I tried with the complete path and I tried with the actual path in the docker which is `/app/deepfold/data_dir`

unfortunately both the runs are failing. Thanks!

rmagesh148 commented 6 months ago

python run_from_fasta.py --fasta_paths ./example_data/fasta/1aac_1_A.fasta --model_names model1 --model_paths params/model1.npz --data_dir /app/deepfold/data_dir --output_dir ./out

python run_from_fasta.py --fasta_paths ./example_data/fasta/aa/1aac_1_A.fasta --model_names model1 --model_paths params/model1.npz --data_dir /Users/rmagesh/GradSchool/Research-Phd/deepfold/data_dir --output_dir ./out

cy3 commented 6 months ago

What is the output of python run_from_fasta.py --fasta_paths ./example_data/fasta/aa/1aac_1_A.fasta --model_names model1 --model_paths params/model1.npz --data_dir /app/deepfold/data_dir --output_dir ./out?

rmagesh148 commented 6 months ago

cy3 commented 6 months ago

Could you please check if the database files are properly downloaded and accessible in Docker container?

rmagesh148 commented 6 months ago

I don't see any files inside the data_dir folder and what I did was just build the docker image and run the docker run without --gpus as I am trying it on my local machine

I see that all the database files are properly loaded

cy3 commented 6 months ago

Your local machine should have the following database files:

$DOWNLOAD_DIR/                             # Total: ~ 2.62 TB (download: 556 GB)
    bfd/                                   # ~ 1.8 TB (download: 271.6 GB)
        # 6 files.
    mgnify/                                # ~ 120 GB (download: 67 GB)
        mgy_clusters_2022_05.fa
    pdb70/                                 # ~ 56 GB (download: 19.5 GB)

TASK INSTRUCTIONS:
**1.** In the deepfold thread, retype everything from "I don't see" down to "(download: 19.5 GB)".
**2.** Based on the deepfold thread, answer yes or no to each statement and quote the words that decide it. (a) The listed download directory totals about 2.62 TB. (b) rmagesh148 ran the Docker container with the --gpus option. (c) The mgnify folder is listed at about 56 GB.
**3.** Write what comes next in the deepfold thread after the point where it stops.

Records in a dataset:
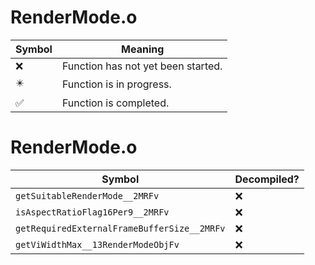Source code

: # RenderMode.o
| Symbol | Meaning 
| ------------- | ------------- 
| :x: | Function has not yet been started. 
| :eight_pointed_black_star: | Function is in progress. 
| :white_check_mark: | Function is completed. 


# RenderMode.o
| Symbol | Decompiled? |
| ------------- | ------------- |
| `getSuitableRenderMode__2MRFv` | :x: |
| `isAspectRatioFlag16Per9__2MRFv` | :x: |
| `getRequiredExternalFrameBufferSize__2MRFv` | :x: |
| `getViWidthMax__13RenderModeObjFv` | :x: |
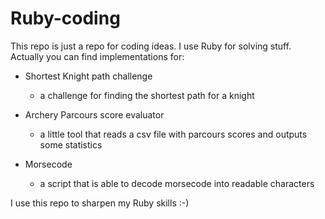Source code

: # Ruby-coding

This repo is just a repo for coding ideas. I use Ruby for solving
stuff. Actually you can find implementations for:

* Shortest Knight path challenge
  * a challenge for finding the shortest path for a knight

* Archery Parcours score evaluator
  * a little tool that reads a csv file with parcours scores and outputs some statistics

* Morsecode
  * a script that is able to decode morsecode into readable characters

I use this repo to sharpen my Ruby skills :-)
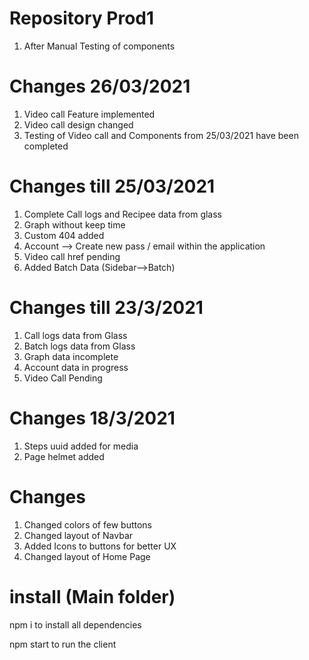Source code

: # Repository Prod1 
 1. After Manual Testing of components 

# Changes 26/03/2021
 1. Video call Feature implemented
 2. Video call design changed 
 3. Testing of Video call and Components from 25/03/2021 have been completed 

# Changes till 25/03/2021
 1. Complete Call logs and Recipee data from glass 
 2. Graph without keep time 
 3. Custom 404 added
 4. Account --> Create new pass / email within the application
 5. Video call href pending
 6. Added Batch Data (Sidebar-->Batch)

# Changes till 23/3/2021
 1. Call logs data from Glass
 2. Batch logs data from Glass
 3. Graph data incomplete 
 4. Account data in progress
 5. Video Call Pending

# Changes 18/3/2021
 1. Steps uuid added for media
 2. Page helmet added

# Changes
 1. Changed colors of few buttons
 2. Changed layout of Navbar
 3. Added Icons to buttons for better UX
 4. Changed layout of Home Page
 
 

# install (Main folder)
npm i to install all dependencies 

npm start to run the client 

    
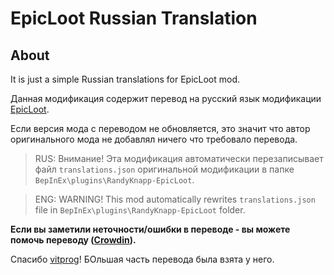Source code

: # EpicLoot Russian Translation

## About
It is just a simple Russian translations for EpicLoot mod.

Данная модификация содержит перевод на русский язык модификации [EpicLoot](https://valheim.thunderstore.io/package/RandyKnapp/EpicLoot/).

Если версия мода с переводом не обновляется, это значит что автор оригинального мода не добавлял ничего что требовало перевода.

> RUS: Внимание! Эта модификация автоматически перезаписывает файл `translations.json` оригинальной модификации в папке `BepInEx\plugins\RandyKnapp-EpicLoot`.

> ENG: WARNING! This mod automatically rewrites `translations.json` file in `BepInEx\plugins\RandyKnapp-EpicLoot` folder.

**Если вы заметили неточности/ошибки в переводе - вы можете помочь переводу ([Crowdin](https://crowdin.com/project/epiclootrus/invite?h=154d566176b884686cae08bcd9c6a1711845325)).**

Спасибо [vitprog](https://valheim.thunderstore.io/package/vitprog/)! БОльшая часть перевода была взята у него.
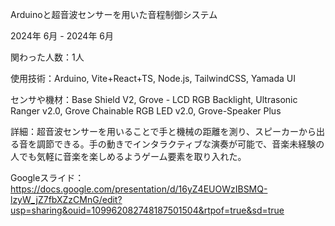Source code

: Arduinoと超音波センサーを用いた音程制御システム

2024年 6月 - 2024年 6月

関わった人数：1人

使用技術：Arduino,  Vite+React+TS, Node.js, TailwindCSS, Yamada UI

センサや機材：Base Shield V2, Grove - LCD RGB Backlight, Ultrasonic Ranger v2.0, Grove Chainable RGB LED v2.0, Grove-Speaker Plus

詳細：超音波センサーを用いることで手と機械の距離を測り、スピーカーから出る音を調節できる。手の動きでインタラクティブな演奏が可能で、音楽未経験の人でも気軽に音楽を楽しめるようゲーム要素を取り入れた。

Googleスライド：https://docs.google.com/presentation/d/16yZ4EUOWzIBSMQ-lzyW_jZ7fbXZzCMnG/edit?usp=sharing&ouid=109962082748187501504&rtpof=true&sd=true
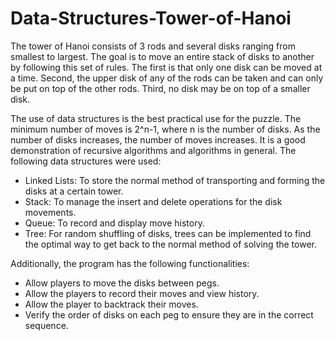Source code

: # Data-Structures-Tower-of-Hanoi

The tower of Hanoi consists of 3 rods and several disks ranging from smallest to largest. The goal is to move an entire stack of disks to another by following this set of rules. The first is that only one disk can be moved at a time. Second, the upper disk of any of the rods can be taken and can only be put on top of the other rods. Third, no disk may be on top of a smaller disk. 

The use of data structures is the best practical use for the puzzle. The minimum number of moves is 2^n-1, where n is the number of disks. As the number of disks increases, the number of moves increases. It is a good demonstration of recursive algorithms and algorithms in general. The following data structures were used: 

* Linked Lists: To store the normal method of transporting and forming the disks at a certain tower.
* Stack: To manage the insert and delete operations for the disk movements.
* Queue: To record and display move history.
* Tree: For random shuffling of disks, trees can be implemented to find the optimal way to get back to the normal method of solving the tower.

Additionally, the program has the following functionalities:

* Allow players to move the disks between pegs.
* Allow the players to record their moves and view history.
* Allow the player to backtrack their moves.
* Verify the order of disks on each peg to ensure they are in the correct sequence.
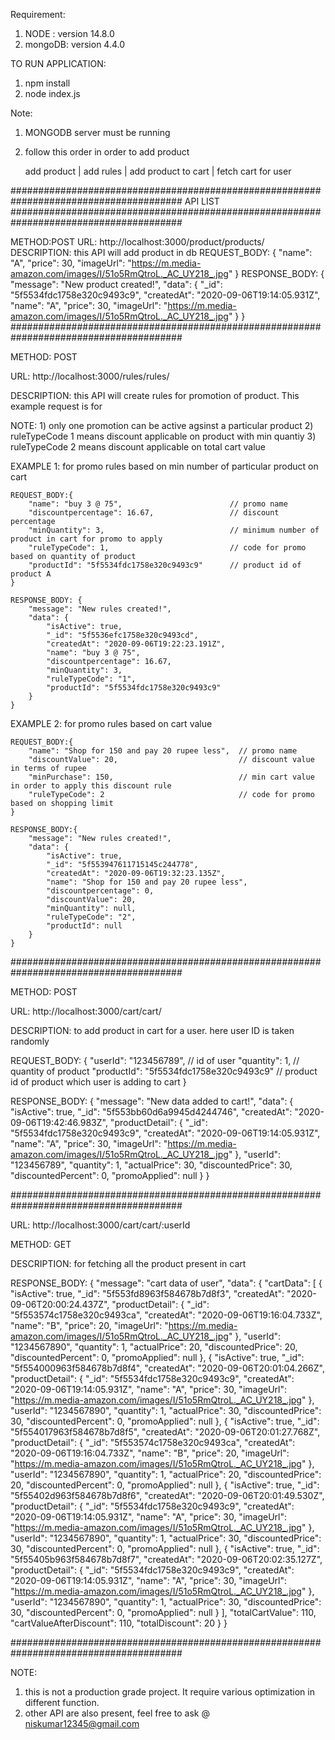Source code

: Requirement:
1) NODE : version 14.8.0
2) mongoDB: version 4.4.0


TO RUN APPLICATION:
1) npm install
2) node index.js

Note: 
1) MONGODB server must be running 
2) follow this order in order to add product 

	add product | add rules | add product to cart |	fetch cart for user

#######################################################################################
									API LIST
#######################################################################################

METHOD:POST
URL: http://localhost:3000/product/products/
DESCRIPTION: this API will add product in db
REQUEST_BODY: 
{ 
	"name": "A",
	"price": 30,
	"imageUrl": "https://m.media-amazon.com/images/I/51o5RmQtroL._AC_UY218_.jpg"
}
RESPONSE_BODY:
{
    "message": "New product created!",
    "data": {
        "_id": "5f5534fdc1758e320c9493c9",
        "createdAt": "2020-09-06T19:14:05.931Z",
        "name": "A",
        "price": 30,
        "imageUrl": "https://m.media-amazon.com/images/I/51o5RmQtroL._AC_UY218_.jpg"
    }
}
#######################################################################################

METHOD: POST

URL: http://localhost:3000/rules/rules/

DESCRIPTION: this API will create rules for promotion of product. This example request is for 

NOTE: 
	1) only one promotion can be active agsinst a particular product
	2) ruleTypeCode 1 means discount applicable on product with min quantiy
	3) ruleTypeCode 2 means discount applicable on total cart value

EXAMPLE 1: for promo rules based on min number of particular product on cart

	REQUEST_BODY:{ 
		"name": "buy 3 @ 75",                        // promo name
		"discountpercentage": 16.67,                 // discount percentage
		"minQuantity": 3,                            // minimum number of product in cart for promo to apply
		"ruleTypeCode": 1,                           // code for promo based on quantity of product
		"productId": "5f5534fdc1758e320c9493c9"      // product id of product A
	}

	RESPONSE_BODY: {
		"message": "New rules created!",
		"data": {
			"isActive": true,
			"_id": "5f5536efc1758e320c9493cd",
			"createdAt": "2020-09-06T19:22:23.191Z",
			"name": "buy 3 @ 75",
			"discountpercentage": 16.67,
			"minQuantity": 3,
			"ruleTypeCode": "1",
			"productId": "5f5534fdc1758e320c9493c9"
		}
	} 

EXAMPLE 2: for promo rules based on cart value

	REQUEST_BODY:{ 
		"name": "Shop for 150 and pay 20 rupee less",  // promo name
		"discountValue": 20,                           // discount value in terms of rupee 
		"minPurchase": 150,							   // min cart value in order to apply this discount rule
		"ruleTypeCode": 2                              // code for promo based on shopping limit
	}

	RESPONSE_BODY:{
		"message": "New rules created!",
		"data": {
			"isActive": true,
			"_id": "5f553947611715145c244778",
			"createdAt": "2020-09-06T19:32:23.135Z",
			"name": "Shop for 150 and pay 20 rupee less",
			"discountpercentage": 0,
			"discountValue": 20,
			"minQuantity": null,
			"ruleTypeCode": "2",
			"productId": null
		}
	}

#######################################################################################

METHOD: POST

URL: http://localhost:3000/cart/cart/

DESCRIPTION: to add product in cart for a user. here user ID is taken randomly 

REQUEST_BODY:
{ 
    "userId": "123456789",                             // id of user 
    "quantity": 1,                                     // quantity of product
    "productId": "5f5534fdc1758e320c9493c9"            // product id of product which user is adding to cart
}

RESPONSE_BODY:
{
    "message": "New data added to cart!",
    "data": {
        "isActive": true,
        "_id": "5f553bb60d6a9945d4244746",
        "createdAt": "2020-09-06T19:42:46.983Z",
        "productDetail": {
            "_id": "5f5534fdc1758e320c9493c9",
            "createdAt": "2020-09-06T19:14:05.931Z",
            "name": "A",
            "price": 30,
            "imageUrl": "https://m.media-amazon.com/images/I/51o5RmQtroL._AC_UY218_.jpg"
        },
        "userId": "123456789",
        "quantity": 1,
        "actualPrice": 30,
        "discountedPrice": 30,
        "discountedPercent": 0,
        "promoApplied": null
    }
}

#######################################################################################

URL: http://localhost:3000/cart/cart/:userId

METHOD: GET

DESCRIPTION: for fetching all the product present in cart

RESPONSE_BODY:
{
    "message": "cart data of user",
    "data": {
        "cartData": [
            {
                "isActive": true,
                "_id": "5f553fd8963f584678b7d8f3",
                "createdAt": "2020-09-06T20:00:24.437Z",
                "productDetail": {
                    "_id": "5f553574c1758e320c9493ca",
                    "createdAt": "2020-09-06T19:16:04.733Z",
                    "name": "B",
                    "price": 20,
                    "imageUrl": "https://m.media-amazon.com/images/I/51o5RmQtroL._AC_UY218_.jpg"
                },
                "userId": "1234567890",
                "quantity": 1,
                "actualPrice": 20,
                "discountedPrice": 20,
                "discountedPercent": 0,
                "promoApplied": null
            },
            {
                "isActive": true,
                "_id": "5f554000963f584678b7d8f4",
                "createdAt": "2020-09-06T20:01:04.266Z",
                "productDetail": {
                    "_id": "5f5534fdc1758e320c9493c9",
                    "createdAt": "2020-09-06T19:14:05.931Z",
                    "name": "A",
                    "price": 30,
                    "imageUrl": "https://m.media-amazon.com/images/I/51o5RmQtroL._AC_UY218_.jpg"
                },
                "userId": "1234567890",
                "quantity": 1,
                "actualPrice": 30,
                "discountedPrice": 30,
                "discountedPercent": 0,
                "promoApplied": null
            },
            {
                "isActive": true,
                "_id": "5f554017963f584678b7d8f5",
                "createdAt": "2020-09-06T20:01:27.768Z",
                "productDetail": {
                    "_id": "5f553574c1758e320c9493ca",
                    "createdAt": "2020-09-06T19:16:04.733Z",
                    "name": "B",
                    "price": 20,
                    "imageUrl": "https://m.media-amazon.com/images/I/51o5RmQtroL._AC_UY218_.jpg"
                },
                "userId": "1234567890",
                "quantity": 1,
                "actualPrice": 20,
                "discountedPrice": 20,
                "discountedPercent": 0,
                "promoApplied": null
            },
            {
                "isActive": true,
                "_id": "5f55402d963f584678b7d8f6",
                "createdAt": "2020-09-06T20:01:49.530Z",
                "productDetail": {
                    "_id": "5f5534fdc1758e320c9493c9",
                    "createdAt": "2020-09-06T19:14:05.931Z",
                    "name": "A",
                    "price": 30,
                    "imageUrl": "https://m.media-amazon.com/images/I/51o5RmQtroL._AC_UY218_.jpg"
                },
                "userId": "1234567890",
                "quantity": 1,
                "actualPrice": 30,
                "discountedPrice": 30,
                "discountedPercent": 0,
                "promoApplied": null
            },
            {
                "isActive": true,
                "_id": "5f55405b963f584678b7d8f7",
                "createdAt": "2020-09-06T20:02:35.127Z",
                "productDetail": {
                    "_id": "5f5534fdc1758e320c9493c9",
                    "createdAt": "2020-09-06T19:14:05.931Z",
                    "name": "A",
                    "price": 30,
                    "imageUrl": "https://m.media-amazon.com/images/I/51o5RmQtroL._AC_UY218_.jpg"
                },
                "userId": "1234567890",
                "quantity": 1,
                "actualPrice": 30,
                "discountedPrice": 30,
                "discountedPercent": 0,
                "promoApplied": null
            }
        ],
        "totalCartValue": 110,
        "cartValueAfterDiscount": 110,
        "totalDiscount": 20
    }
}

#######################################################################################


NOTE: 
1) this is not a production grade project. It require various optimization in different function.
2) other API are also present, feel free to ask @ niskumar12345@gmail.com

ANSWERS FOR EACH ITEM:
**1.**
I don't see any files inside the data_dir folder and what I did was just build the docker image and run the docker run without --gpus as I am trying it on my local machine

I see that all the database files are properly loaded

cy3 commented 6 months ago

Your local machine should have the following database files:

$DOWNLOAD_DIR/                             # Total: ~ 2.62 TB (download: 556 GB)
    bfd/                                   # ~ 1.8 TB (download: 271.6 GB)
        # 6 files.
    mgnify/                                # ~ 120 GB (download: 67 GB)
        mgy_clusters_2022_05.fa
    pdb70/                                 # ~ 56 GB (download: 19.5 GB)

**2.**
(a) Yes: "Total: ~ 2.62 TB"
(b) No: "run the docker run without --gpus"
(c) No: "~ 120 GB (download: 67 GB)"

**3.**
        # 9 files.
    pdb_mmcif/                             # ~ 238 GB (download: 43 GB)
        mmcif_files/
            # About 199,000 .cif files.
        obsolete.dat
    pdb_seqres/                            # ~ 0.2 GB (download: 0.2 GB)
        pdb_seqres.txt
    small_bfd/                             # ~ 17 GB (download: 9.6 GB)
        bfd-first_non_consensus_sequences.fasta
    uniref30/                              # ~ 206 GB (download: 52.5 GB)
        # 7 files.
    uniprot/                               # ~ 105 GB (download: 53 GB)
        uniprot.fasta
    uniref90/                              # ~ 67 GB (download: 34 GB)
        uniref90.fasta

(Check the download_all_data.sh script to download these files.)

You can use the -v option to mount this folder to your Docker container.

rmagesh148 commented 6 months ago

May I know why do I need to get these database files into my machine / server to just get the features of a fasta ?

cy3 commented 5 months ago

The standard pipeline requires an extensive database search to obtain the features of a FASTA file.